Burnout is common amongst high-performers, and it can be extremely tricky to overcome.
Managing contingent self-esteem and not tying our self-worth to our job is a huge step toward avoiding burnout to begin with.
Our Self-Worth Must Exist Beyond Our Jobs
High-performers tend to set high standards for themselves. And that’s okay—as long as they aren’t impossible standards.
Because when we set impossible standards, we can’t actually meet them. And if our self-esteem is contingent on meeting them, we’ll spend a lot of time feeling bad about ourselves.
The solution lies in allowing our self-worth to exist outside of our job titles.
Identify personal values
How often do we look back at past stressors and think, “I don’t know why that upset me so much.
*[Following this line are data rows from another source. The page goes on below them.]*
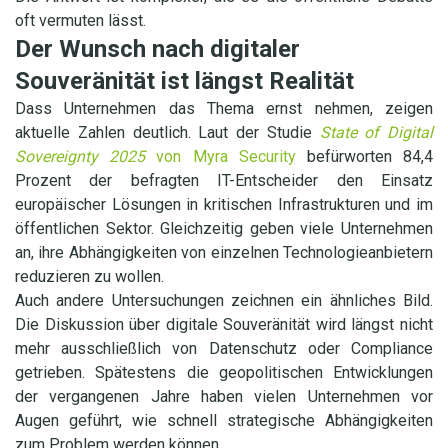
oft vermuten lässt.
Der Wunsch nach digitaler
Souveränität ist längst Realität
Dass Unternehmen das Thema ernst nehmen, zeigen
aktuelle Zahlen deutlich. Laut der Studie
State of Digital
Sovereignty 2025
von Myra Security
befürworten 84,4
Prozent der befragten IT-Entscheider den Einsatz
europäischer Lösungen in kritischen Infrastrukturen und im
öffentlichen Sektor. Gleichzeitig geben viele Unternehmen
an, ihre Abhängigkeiten von einzelnen Technologieanbietern
reduzieren zu wollen.
Auch andere Untersuchungen zeichnen ein ähnliches Bild.
Die Diskussion über digitale Souveränität wird längst nicht
mehr ausschließlich von Datenschutz oder Compliance
getrieben. Spätestens die geopolitischen Entwicklungen
der vergangenen Jahre haben vielen Unternehmen vor
Augen geführt, wie schnell strategische Abhängigkeiten
zum Problem werden können.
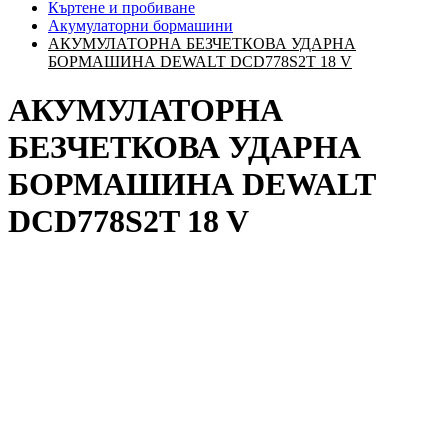
Къртене и пробиване
Акумулаторни бормашини
АКУМУЛАТОРНА БЕЗЧЕТКОВА УДАРНА
БОРМАШИНА DEWALT DCD778S2T 18 V
АКУМУЛАТОРНА
БЕЗЧЕТКОВА УДАРНА
БОРМАШИНА DEWALT
DCD778S2T 18 V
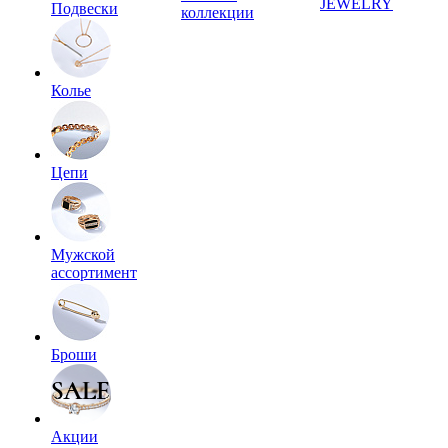
JEWELRY
Подвески
коллекции
Колье
Цепи
Мужской
ассортимент
Броши
Акции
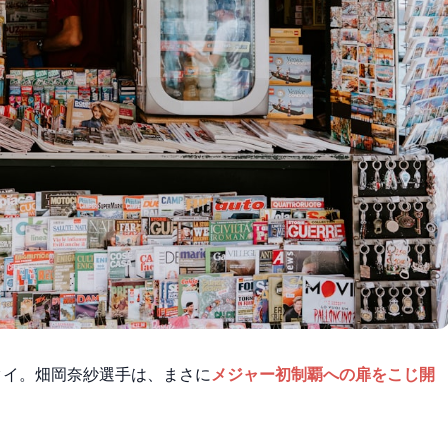
タイ。畑岡奈紗選手は、まさに
メジャー初制覇への扉をこじ開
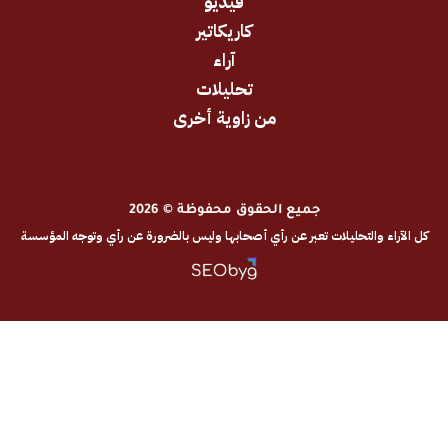
فيديو
كاريكاتير
آراء
تحليلات
من زاوية أخرى
جميع الحقوق محفوظة © 2026
والتحليلات تعبر عن رأي أصحابها وليس بالضرورة عن رأي وتوجه المؤسسة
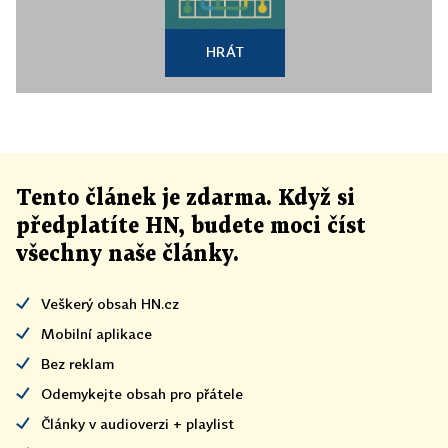
HRÁT
Tento článek
je
zdarma. Když si
předplatíte HN, budete moci číst
všechny naše články
.
Veškerý obsah HN.cz
Mobilní aplikace
Bez reklam
Odemykejte obsah pro přátele
Články v audioverzi + playlist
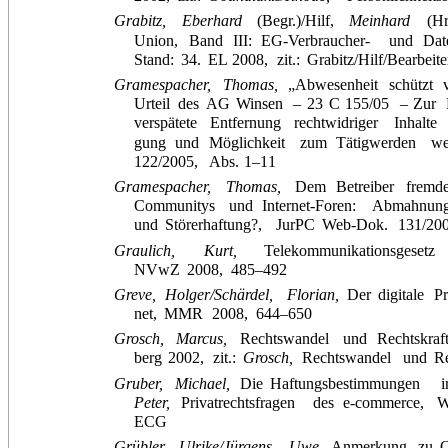
Grabitz,
Eberhard
(Begr.)/Hilf,
Meinhard
(Hr
Union,
Band
III:
EG-Verbraucher-
und
Dat
Stand:
34.
EL
2008,
zit.:
Grabitz/Hilf/Bearbeite
Gramespacher,
Thomas,
„Abwesenheit
schützt
Urteil
des
AG
Winsen
–
23
C
155/05
–
Zur
verspätete
Entfernung
rechtwidriger
Inhalte
gung
und
Möglichkeit
zum
Tätigwerden
w
122/2005,
Abs.
1–11
Gramespacher,
Thomas,
Dem
Betreiber
fremd
Communitys
und
Internet-Foren:
Abmahnun
und
Störerhaftung?,
JurPC
Web-Dok.
131/20
Graulich,
Kurt,
Telekommunikationsgesetz
NVwZ
2008,
485–492
Greve,
Holger/Schärdel,
Florian,
Der
digitale
P
net,
MMR
2008,
644–650
Grosch,
Marcus,
Rechtswandel
und
Rechtskraf
berg
2002,
zit.:
Grosch,
Rechtswandel
und
Re
Gruber,
Michael,
Die
Haftungsbestimmungen
Peter,
Privatrechtsfragen
des
e-commerce,
W
ECG
Grübler,
Ulrike/Jürgens,
Uwe,
Anmerkung
zu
It didn’t even really matter to me.” ..?
As the old saying goes, “If you don’t stand for something, you’ll fall for anything.” Identifying your personal values will help you prioritize what matters to you over the myriad other things that happen every day.
Define success and failure for every project.
For better or worse, high-performers are often perfectionists. They take on too much, always strive to be better, and leave themselves prone to burnout.
All of that striving leaves little time, though, for identifying what success actually looks like. And when we haven’t defined success, it’s much easier to feel like we’re always in a state of failure—that we need to push ourselves harder and harder.
When you start something new, take a few moments to set a goal. What will success look like? Keep it realistic and attainable, and don’t forget to celebrate when you get there!
Learn to fail gracefully.
Failing at a task doesn’t mean you’re failing as a human being. In fact, it usually means you’ve learned a thing or two about how to do it better next time.
Figure out what it is that will make you more comfortable with not succeeding. Consider keeping a journal where you can debrief your experience, what you learned, and how you feel.
Seek feedback from those around you. You may find that talking openly about what happened and how you can improve in future might even get you excited about your next attempt!
You Are More Than What You Do
Tying your self-worth to your job is a slippery slope. We can forget that we don’t need to be successful at work to deserve love, empathy, or rest, for example. It can make us really hard on ourselves and set us up for a lifetime of burnout and frustration.
It’s okay to care a lot about your work. Just remember to regularly reflect on what exactly it is that makes your work important to you, and pursue the things that make you feel genuinely fulfilled.
In other words, set your intention, and forget the rest!